**Given problem**
Reproduce the part of the entries that opens with the line containing "name author: Trautv. & C.A. Mey." and runs through the end of the entries, keeping every line unchanged.

Extracted data entries
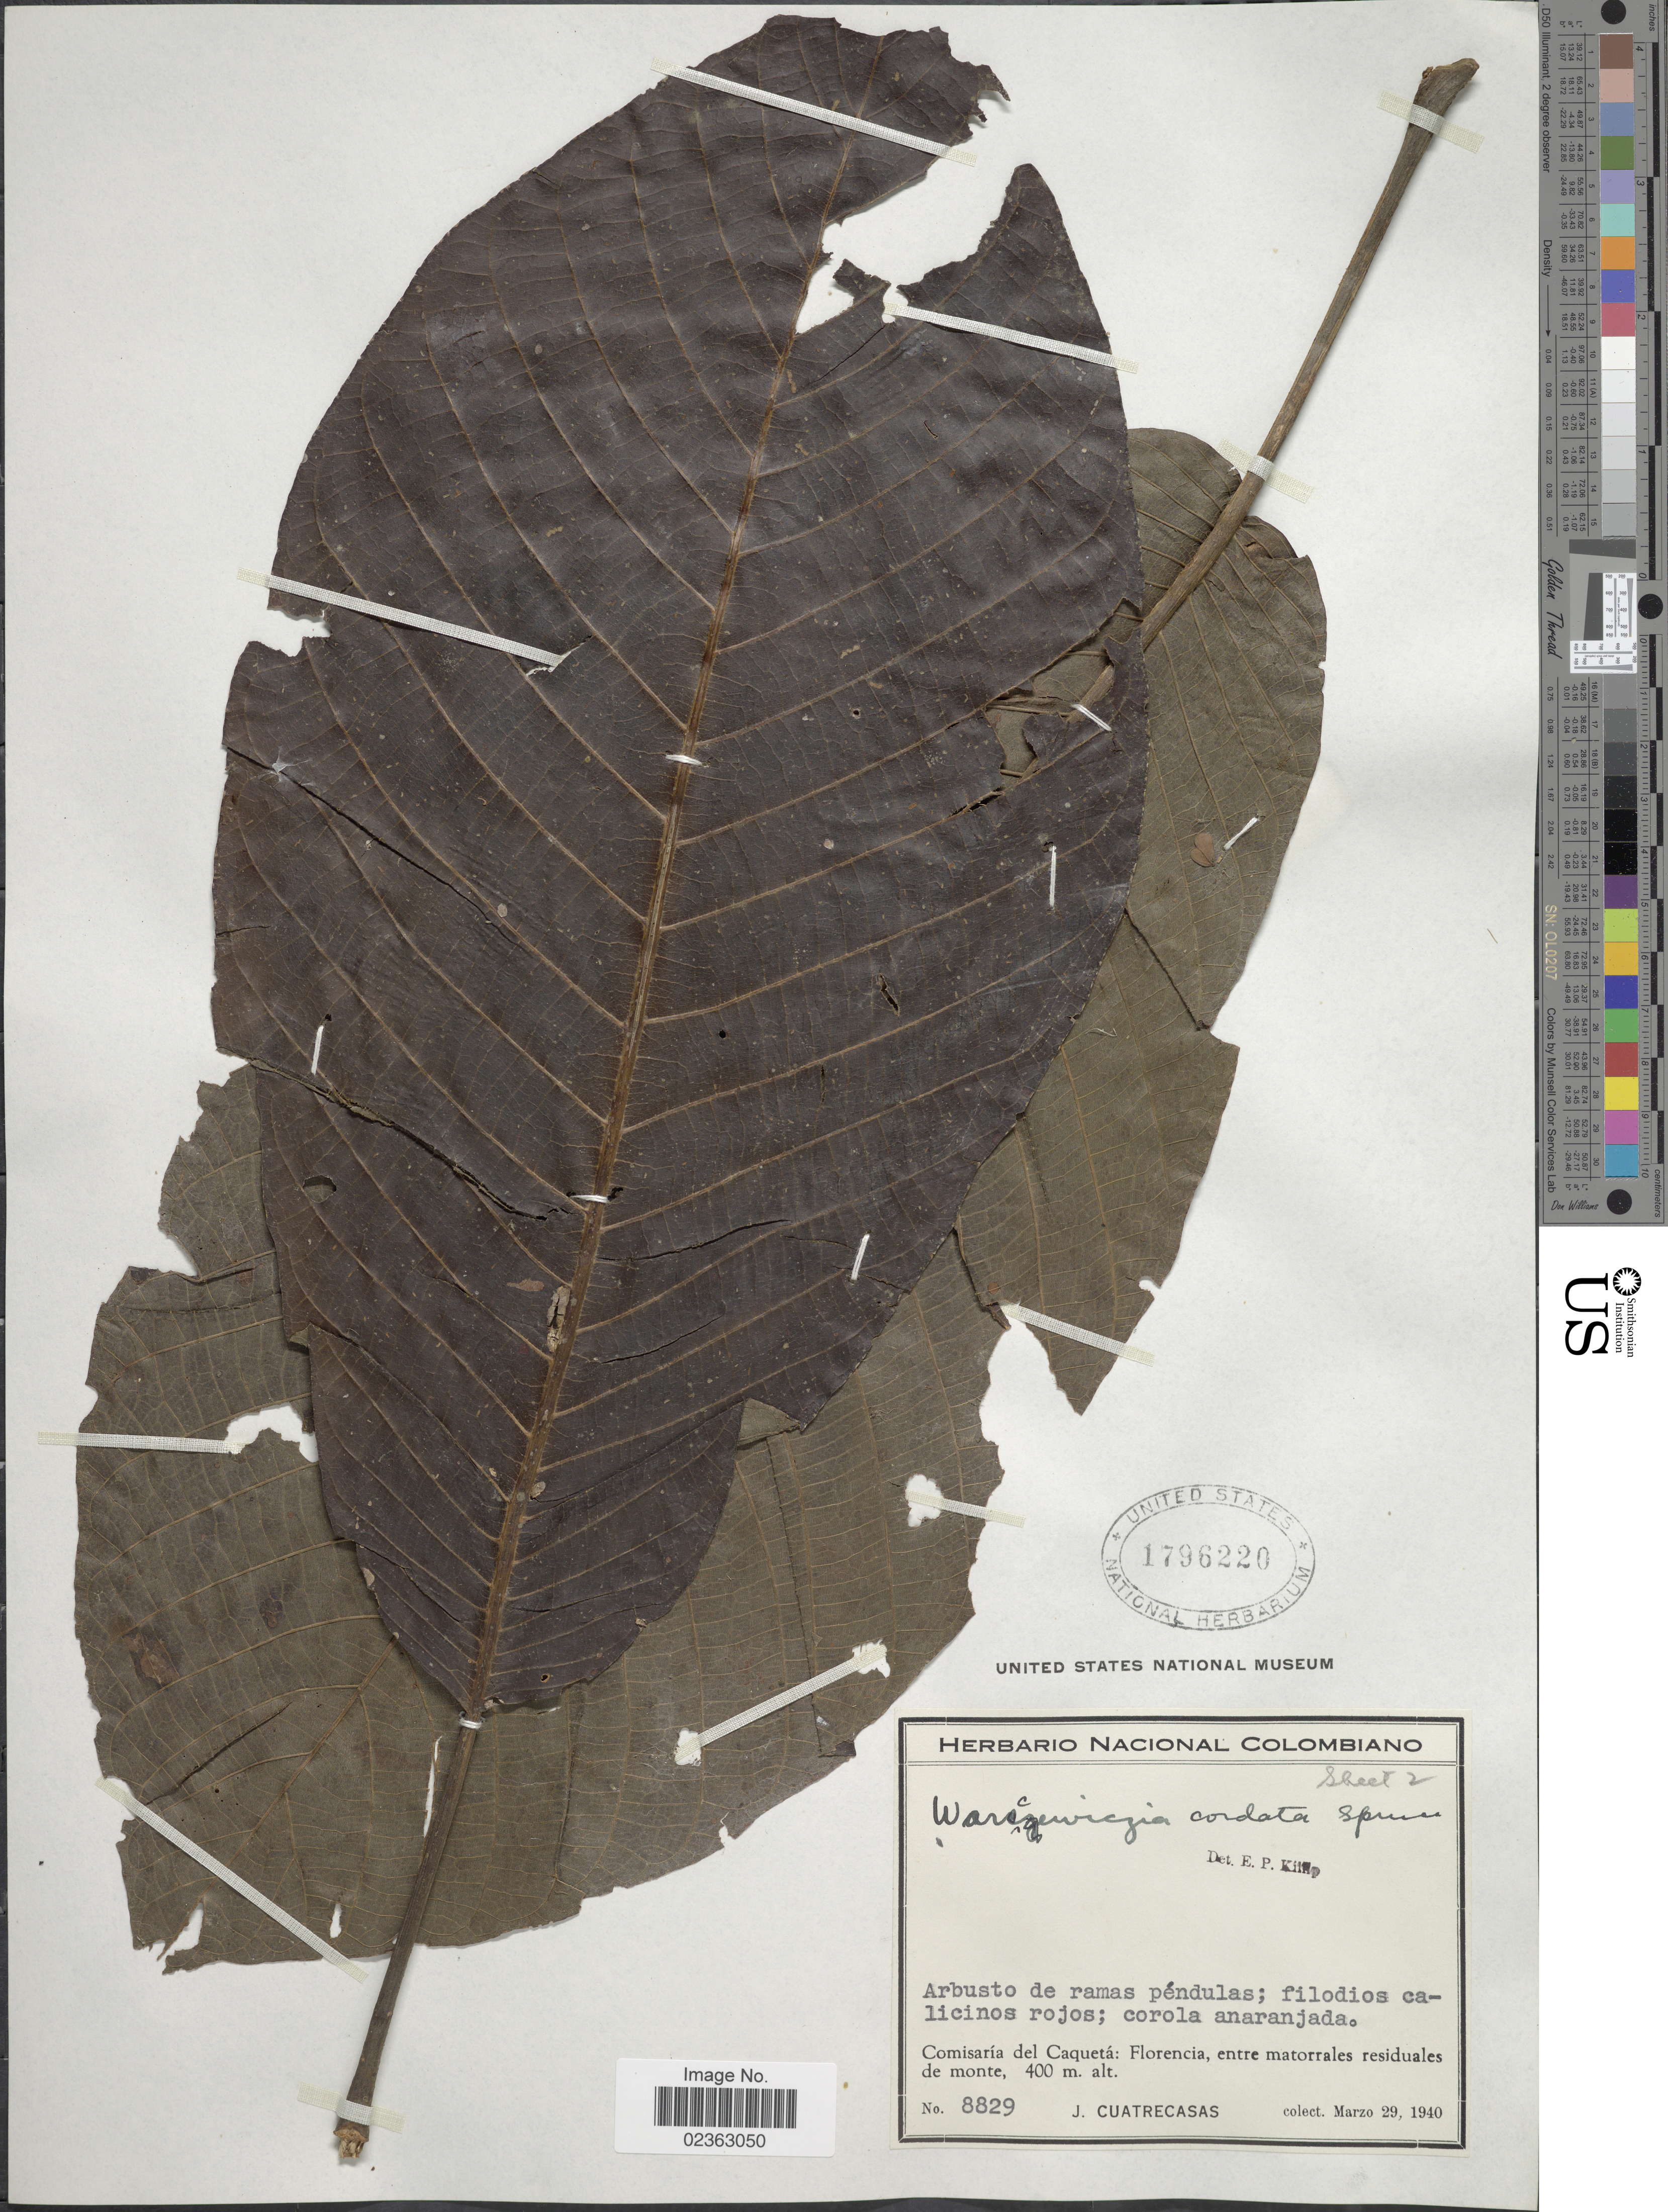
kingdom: Plantae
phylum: Tracheophyta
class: Magnoliopsida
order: Gentianales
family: Rubiaceae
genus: Warszewiczia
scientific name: Warszewiczia coccinea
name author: (Vahl) Klotzsch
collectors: J. Cuatrecasas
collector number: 8829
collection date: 1940-03-29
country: Colombia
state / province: Caquetá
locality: Comisaria del Caqueta; Florencia, entre matorrales residuales de monte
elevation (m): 400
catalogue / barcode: US 1796220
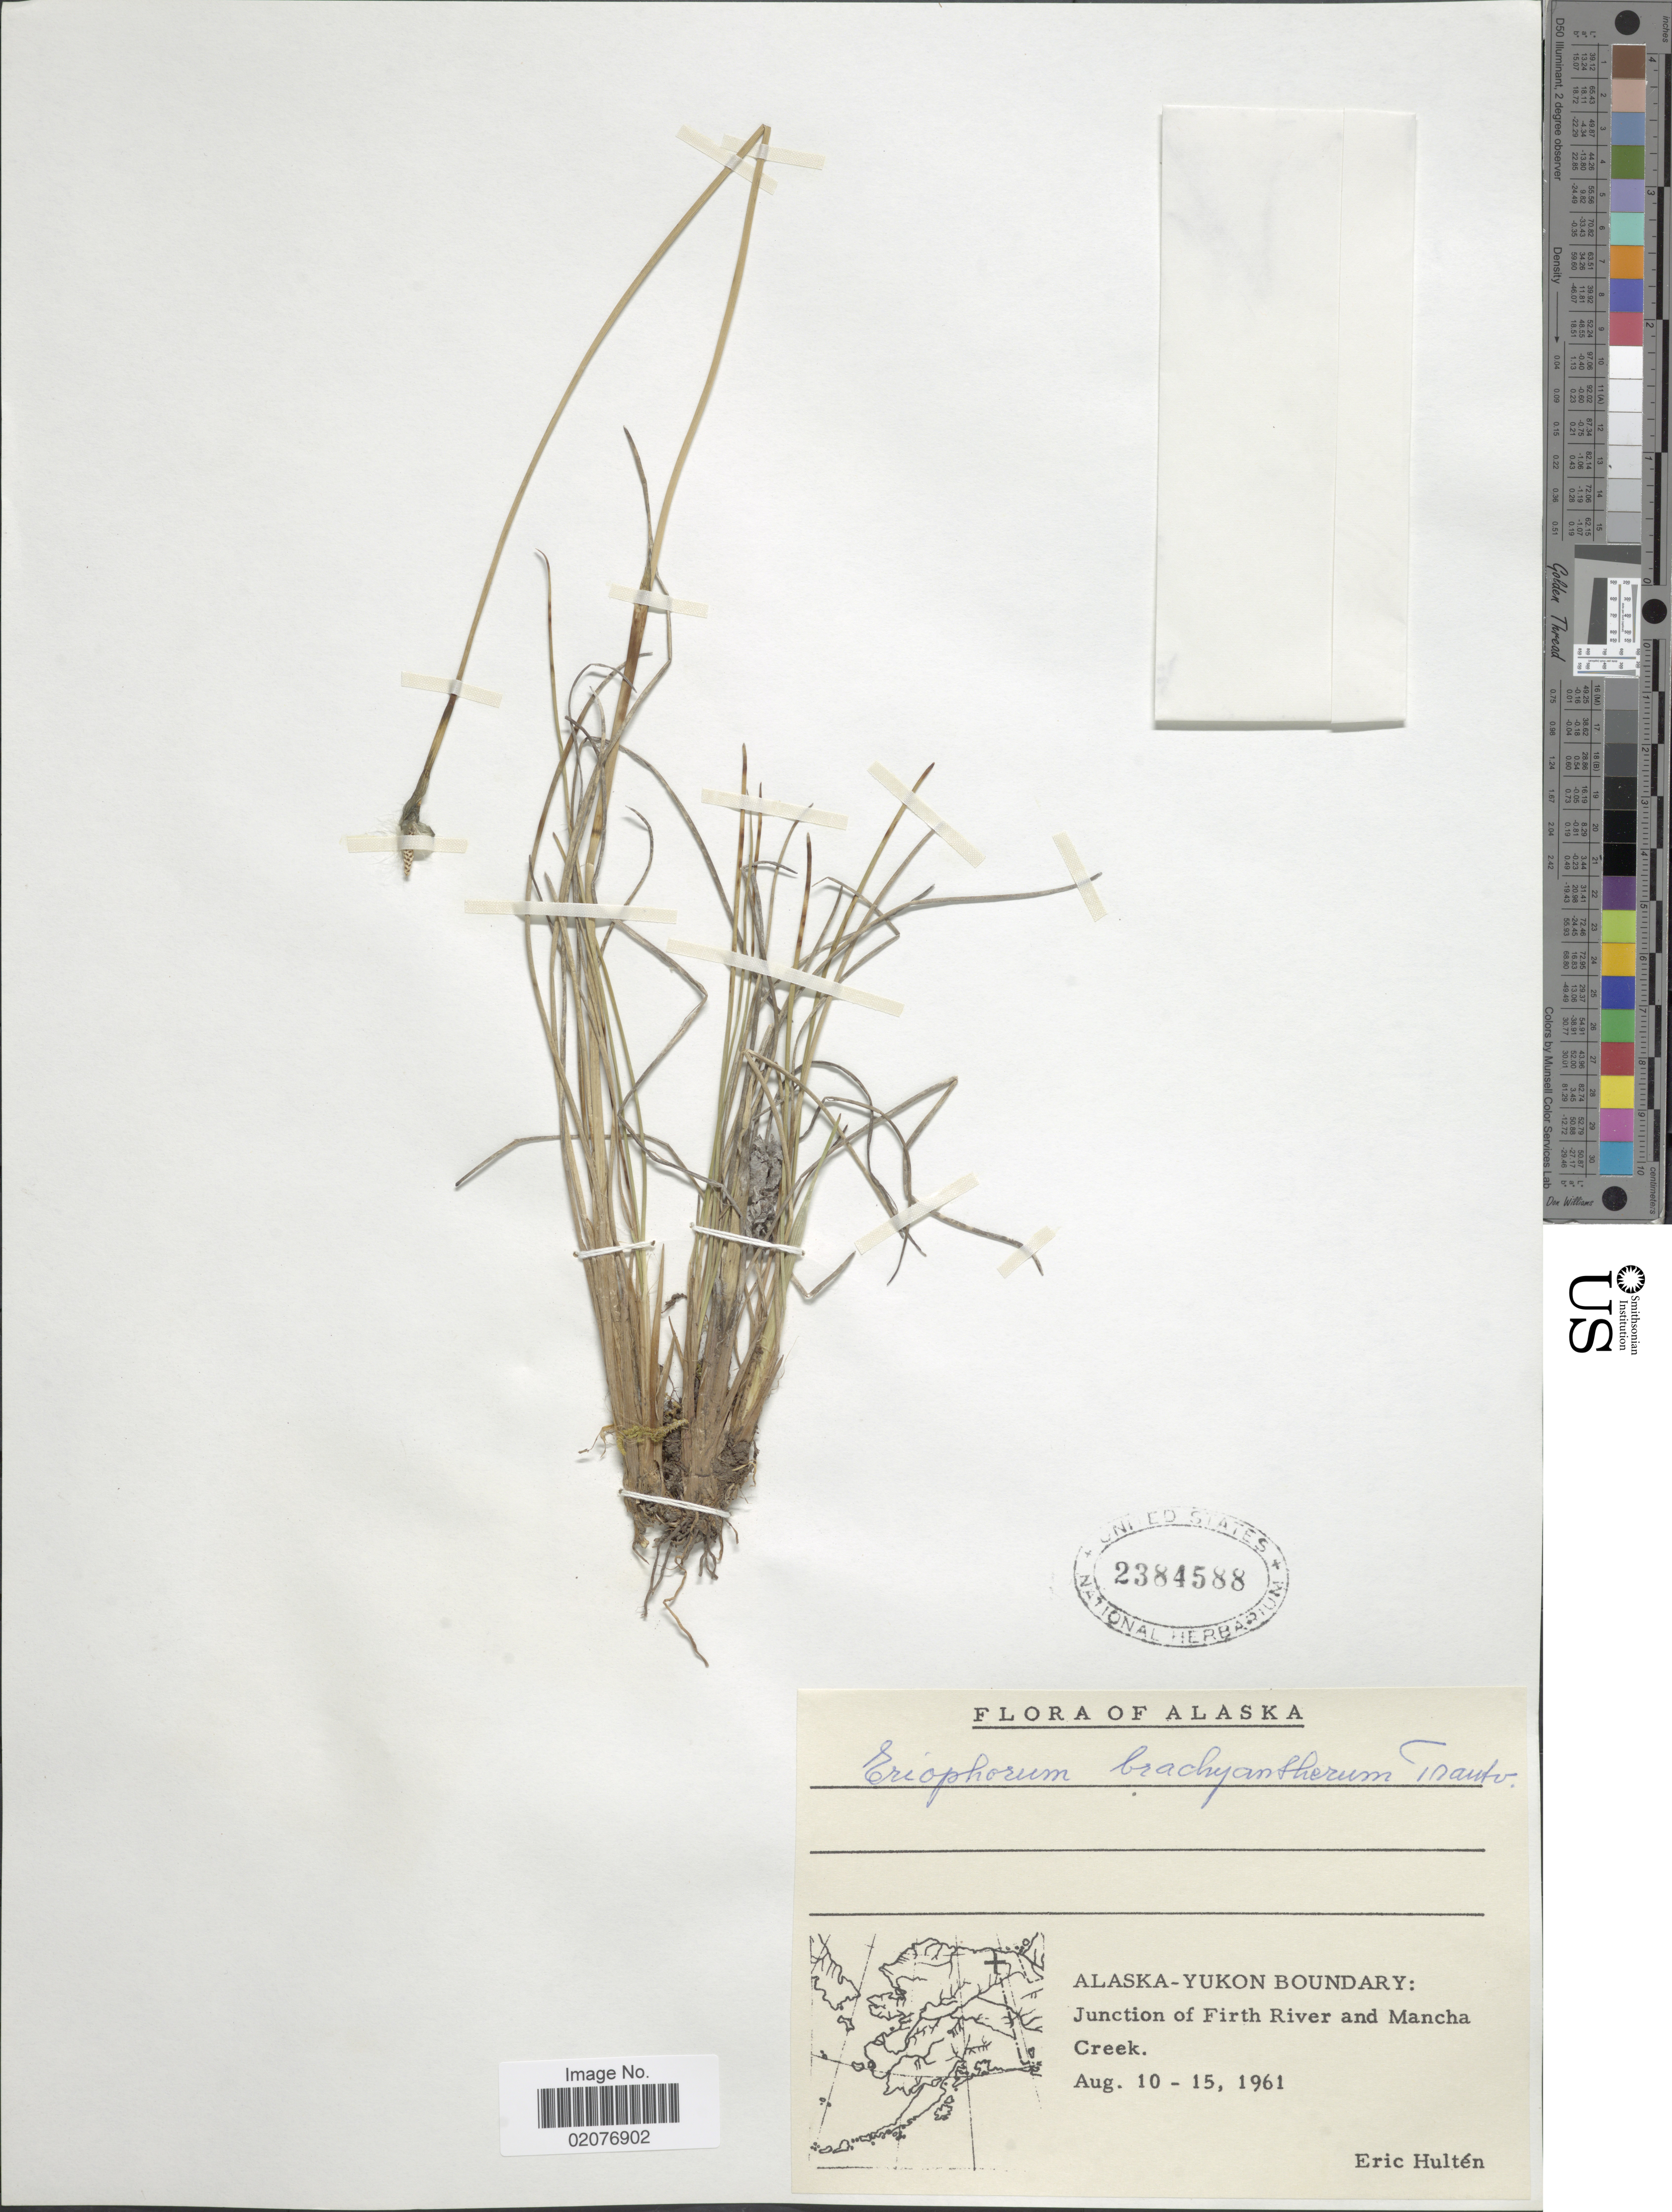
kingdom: Plantae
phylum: Tracheophyta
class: Liliopsida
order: Poales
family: Cyperaceae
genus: Eriophorum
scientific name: Eriophorum brachyantherum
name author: Trautv. & C.A. Mey.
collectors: E. G. Hultén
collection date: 1961-08-10/1961-08-15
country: United States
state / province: Alaska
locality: Alaska-Yukon Boundary: Junction of Firth River and Mancha Creek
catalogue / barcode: US 2384588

**Finished task**
name author: Trautv. & C.A. Mey.
collectors: E. G. Hultén
collection date: 1961-08-10/1961-08-15
country: United States
state / province: Alaska
locality: Alaska-Yukon Boundary: Junction of Firth River and Mancha Creek
catalogue / barcode: US 2384588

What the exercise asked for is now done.